- 964 Okunma
- 1 Yorum
- 1 Beğeni
Ah! Kavaklar!
Siyah Beyaz Bir Fotoğraf / Herhangi Bir Gündü,çok önemli Değilldi ....
Bursa
!ilk Günler ....
Ayrıldılar… Gri bir şehrin köşesine kondurulmuş gri bir zamanda o parmaklıkların ardında kaldım. Çocuk ellerimle tutunduğum demirin kokusundan ziyade; gözlerimin dışarıda, o bahçenin dışında ve onların ardında kaldığını hatırlıyorum. Ben de o bakımsız bahçede unutulmuş ,kökleri henüz canlı ama mevsimin dönüşünde kızıl kıyamet bir sonsuzluk çığlığında sararmaktan çok grileşmiş garipsediğim bitkiler gibi olmuştum bir anda…O Bursa sabahında ,en az onlar –yani sonbaharın izleri kadar yalnız bırakılmıştım.Bir dolmuşa binmiş ve gitmişlerdi. Kavaklar uzundu, hatta öylesine uzundu ki; tek tük kalmış olduklarını tahmin ettiğim yapraklarının sadece hışırtılarını duymak bana hüzünle başlayıp bin bir renkli anıyla dönecek çocuk zamanlarımı hatırlatacaktı sonrasında… Çocukluğumun içimde renksiz bir böcek gibi büyüyen yalnızlığını, sonradan özlemi hatırlatacaklardı… Bunu bilsem; kaldırır kafamı bakardım bir kez olsun sonbahar uçurtmalarının dalgalandığı yaprak bedenleriyle göz göze gelmek isterdim belki kavak ağaçlarının … Çocuk bedenimle karşılaştırıldığında,zaten kendi hallerinde rüzgârla titreşirken bile yalnızlığı hatırlatıyorlarken;kalbime derin bir özlemin mührünü mıhlayacakları aklıma gelmezdi o zamanlar.

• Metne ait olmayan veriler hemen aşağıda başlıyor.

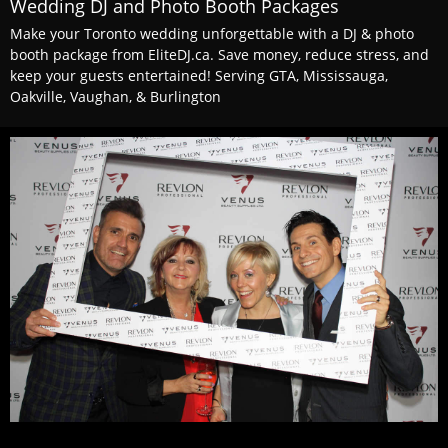
Wedding DJ and Photo Booth Packages
Make your Toronto wedding unforgettable with a DJ & photo
booth package from EliteDJ.ca. Save money, reduce stress, and
keep your guests entertained! Serving GTA, Mississauga,
Oakville, Vaughan, & Burlington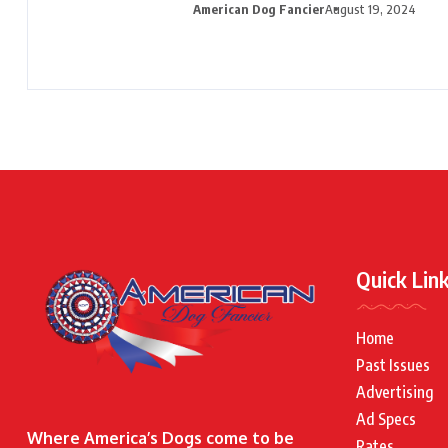
American Dog Fancier
August 19, 2024
Quick Lin
Home
Past Issues
Advertising
Ad Specs
Where America’s Dogs come to be
Rates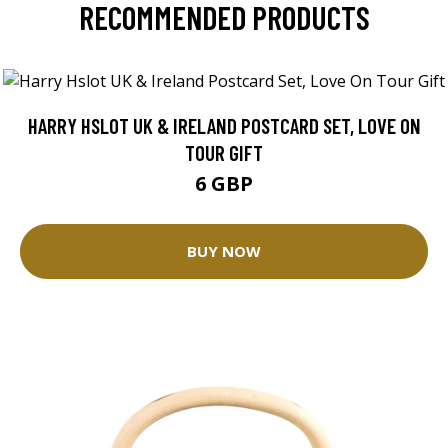
RECOMMENDED PRODUCTS
HARRY HSLOT UK & IRELAND POSTCARD SET, LOVE ON
TOUR GIFT
6 GBP
BUY NOW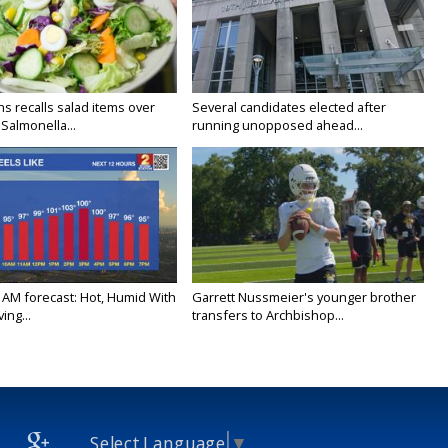
s recalls salad items over
Several candidates elected after
Salmonella...
running unopposed ahead...
 AM forecast: Hot, Humid With
Garrett Nussmeier's younger brother
ing...
transfers to Archbishop...
Select Language
▼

Çok sonrasında duydum Sezen Aksu’nun “Ah Kavaklar” adlı şarkısını… Bilmiyorum nedense bu şarkıyı duyduğumda ; 3. Sınıf otel odalarına benzediklerini sonradan ansadığım yatakhanemiz,sabahın buğulu ve sis düşmüş bahçesinin ayazında kalıp kalmış…öylece yalnız ve umursamaz gibi duran kavak ağaçları ve birkaç küçük serçenin umutsuzca kanat çırpışlarına benzeyen tatlı cıvıldamaları gelir aklıma…

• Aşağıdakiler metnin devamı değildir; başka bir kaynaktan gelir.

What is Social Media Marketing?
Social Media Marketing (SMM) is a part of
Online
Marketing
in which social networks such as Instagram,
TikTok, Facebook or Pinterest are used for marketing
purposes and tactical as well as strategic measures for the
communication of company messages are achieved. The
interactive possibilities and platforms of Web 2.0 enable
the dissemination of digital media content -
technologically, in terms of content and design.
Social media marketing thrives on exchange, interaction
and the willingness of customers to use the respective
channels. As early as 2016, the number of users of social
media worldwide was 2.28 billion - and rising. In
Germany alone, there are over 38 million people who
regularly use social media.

Tatsız,mahmur sabah etütleri…Kavakların arasında “yaylalar yaylalar bizim oğlan aşıktır diloy diloy yaylalar” diyen asker ağabeylerin sesleri dile gelir o uzun süre siyah beyaz kalan anılar defterinde rüzgârın uçurduğu sayfaların kenarında huysuz ve yaşlı bir kedi gibi yazdıklarımı izleyen ve parmaklarımın ritmine yetişmeye çalışan yaşlı gözlerim gelir aklıma…
Ne ara büyüdüm hatırlamıyorum… Daha dün gibi aklımda ortaokula başlayışım… İlk kez anne babadan,biricik kardeşimden,Sinop’un küçük kendi halindeki mütevazi varoluşundan uçmuş gelmiş konmuştum yanlış bir mevsimde yanlış ve erken bir zamanda o sarısı çalınmış sonbaharın grisine yazgılı bir fotoğrafa çivilemiştim ayrılık vaktini…Parasız olmalıydık,çünkü parasız yatılıydık
......................................10 Nisan 2016.... Gülgün Aydın apieceofrose
YORUMLAR
Dalip gittim eski zamanlara yazıyı okuduktan sonra...
Dedim kendi kendime; nasıl da acele ederdim büyümek için...Şimdi keşke çocuk olsam laflarım sadece bir rüya.
Yüreğinize sağlık...günümün yazısı oldu şimdiden.